* _Exercise goal_
Every record is to be copied unchanged, except that its pictures are removed.

* _Exercise data_
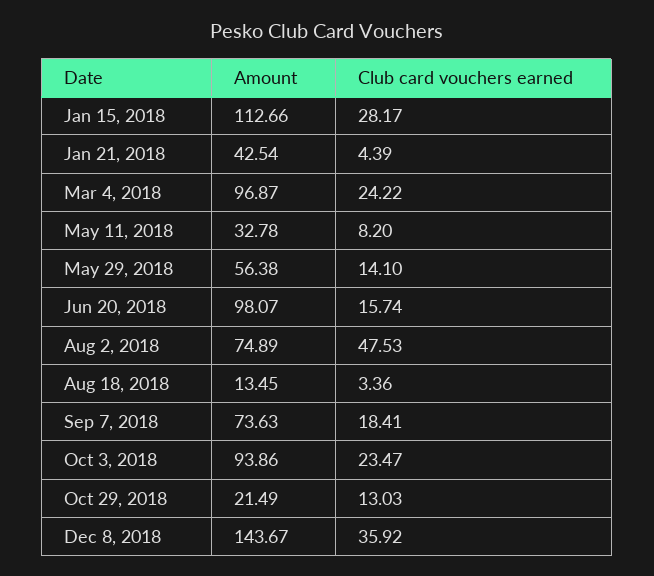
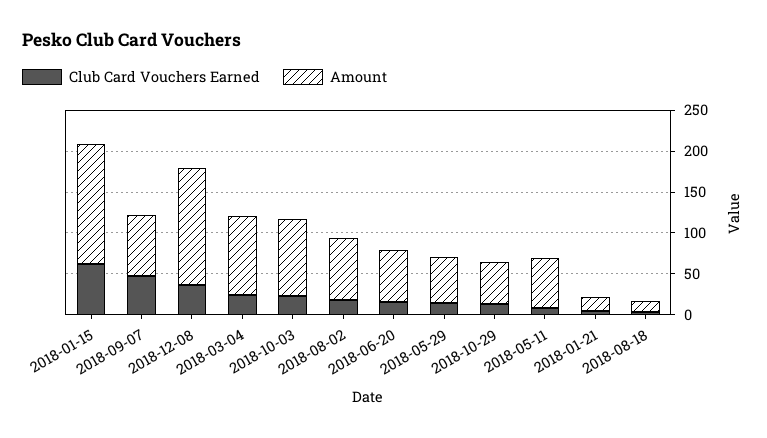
  {
    "Amount": {
-     "Jan 15, 2018": 112.66,
+     "Jan 15, 2018": 150,
-     "Jan 21, 2018": 42.54,
+     "Jan 21, 2018": 20,
      "Mar 4, 2018": 96.87,
-     "May 11, 2018": 32.78,
+     "May 11, 2018": 60,
      "May 29, 2018": 56.38,
-     "Jun 20, 2018": 98.07,
+     "Jun 20, 2018": 60,
      "Aug 2, 2018": 74.89,
      "Aug 18, 2018": 13.45,
      "Sep 7, 2018": 73.63,
      "Oct 3, 2018": 93.86,
-     "Oct 29, 2018": 21.49,
+     "Oct 29, 2018": 50,
      "Dec 8, 2018": 143.67
    },
    "Club card vouchers earned": {
-     "Jan 15, 2018": 28.17,
+     "Jan 15, 2018": 60,
      "Jan 21, 2018": 4.39,
      "Mar 4, 2018": 24.22,
      "May 11, 2018": 8.2,
      "May 29, 2018": 14.1,
      "Jun 20, 2018": 15.74,
-     "Aug 2, 2018": 47.53,
+     "Aug 2, 2018": 20,
      "Aug 18, 2018": 3.36,
-     "Sep 7, 2018": 18.41,
+     "Sep 7, 2018": 50,
      "Oct 3, 2018": 23.47,
      "Oct 29, 2018": 13.03,
      "Dec 8, 2018": 35.92
    }
  }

* _Result for this task_
  {
    "Amount": {
-     "Jan 15, 2018": 112.66,
+     "Jan 15, 2018": 150,
-     "Jan 21, 2018": 42.54,
+     "Jan 21, 2018": 20,
      "Mar 4, 2018": 96.87,
-     "May 11, 2018": 32.78,
+     "May 11, 2018": 60,
      "May 29, 2018": 56.38,
-     "Jun 20, 2018": 98.07,
+     "Jun 20, 2018": 60,
      "Aug 2, 2018": 74.89,
      "Aug 18, 2018": 13.45,
      "Sep 7, 2018": 73.63,
      "Oct 3, 2018": 93.86,
-     "Oct 29, 2018": 21.49,
+     "Oct 29, 2018": 50,
      "Dec 8, 2018": 143.67
    },
    "Club card vouchers earned": {
-     "Jan 15, 2018": 28.17,
+     "Jan 15, 2018": 60,
      "Jan 21, 2018": 4.39,
      "Mar 4, 2018": 24.22,
      "May 11, 2018": 8.2,
      "May 29, 2018": 14.1,
      "Jun 20, 2018": 15.74,
-     "Aug 2, 2018": 47.53,
+     "Aug 2, 2018": 20,
      "Aug 18, 2018": 3.36,
-     "Sep 7, 2018": 18.41,
+     "Sep 7, 2018": 50,
      "Oct 3, 2018": 23.47,
      "Oct 29, 2018": 13.03,
      "Dec 8, 2018": 35.92
    }
  }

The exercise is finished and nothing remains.